Dirk Rothe, 22.04.2012 07:48:
Some days ago, I played with some algorithms on PyPy and CPython that got their primary data from larger xml-files. Whereas the algorithms (combinatorics by recursion-heavy list-processing) got a nice speedup of about factor 5 (from 1 sec downto 200 msecs on my testdata) - the initial XML parsing + find()/findall() processing jumped from 5 msecs to 200 msecs.

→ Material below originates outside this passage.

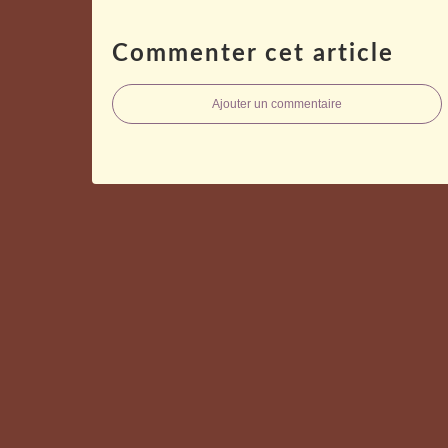
Commenter cet article
Ajouter un commentaire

I guess you switched to plain ElementTree? PyPy doesn't do all that badly here, but it's several times slower than the highly tuned C implementations in CPython: http://blog.behnel.de/index.php?p=210 For tree iteration in lxml (and the related .find*() methods), PyPy already seems to be pretty close to what I get in CPython. Sure, it depends on how many results you get back because passing them through the interface to PyPy isn't very fast, but at least the internal tree traversal speed isn't impacted. Examples: Complete traversal, one hit: $ python2.7 -m timeit -s 'import lxml.etree as et; \ t=et.parse("hamlet.xml")' \ 'list(t.iter("PLAY"))' 1000 loops, best of 3: 382 usec per loop $ pypy -m timeit -s 'import lxml.etree as et; t=et.parse("hamlet.xml")' \ 'list(t.iter("PLAY"))' 1000 loops, best of 3: 284 usec per loop Complete traversal, tons of hits: $ python2.7 -m timeit -s 'import lxml.etree as et; \ t=et.parse("hamlet.xml")' \ 'list(t.iter("LINE"))' 1000 loops, best of 3: 1.94 msec per loop $ pypy -m timeit -s 'import lxml.etree as et; t=et.parse("hamlet.xml")' \ 'list(t.iter("LINE"))' 100 loops, best of 3: 7.48 msec per loop Surprisingly enough, I get very unreliable results for PyPy here. Rerunning the above several times gives me this as the best result: $ pypy -m timeit -s 'import lxml.etree as et; t=et.parse("hamlet.xml")' \ 'list(t.iter("LINE"))' 100 loops, best of 3: 3.71 msec per loop So it seems that it *can* be pretty close to CPython for that as well. But your use case reminds me of iterparse(). There will certainly be some substantial overhead involved in running iterparse in PyPy. Currently, it seems to be about a factor of 15: $ pypy -m timeit -s 'import lxml.etree as et' \ 't=list(et.iterparse("hamlet.xml"))' 10 loops, best of 3: 157 msec per loop $ python2.7 -m timeit -s 'import lxml.etree as et' \ 't=list(et.iterparse("hamlet.xml"))' 100 loops, best of 3: 10.8 msec per loop Needs some work and a bit of profiling, I guess...
So, lxml on PyPy would be awesome!
You can support the progress. Stefan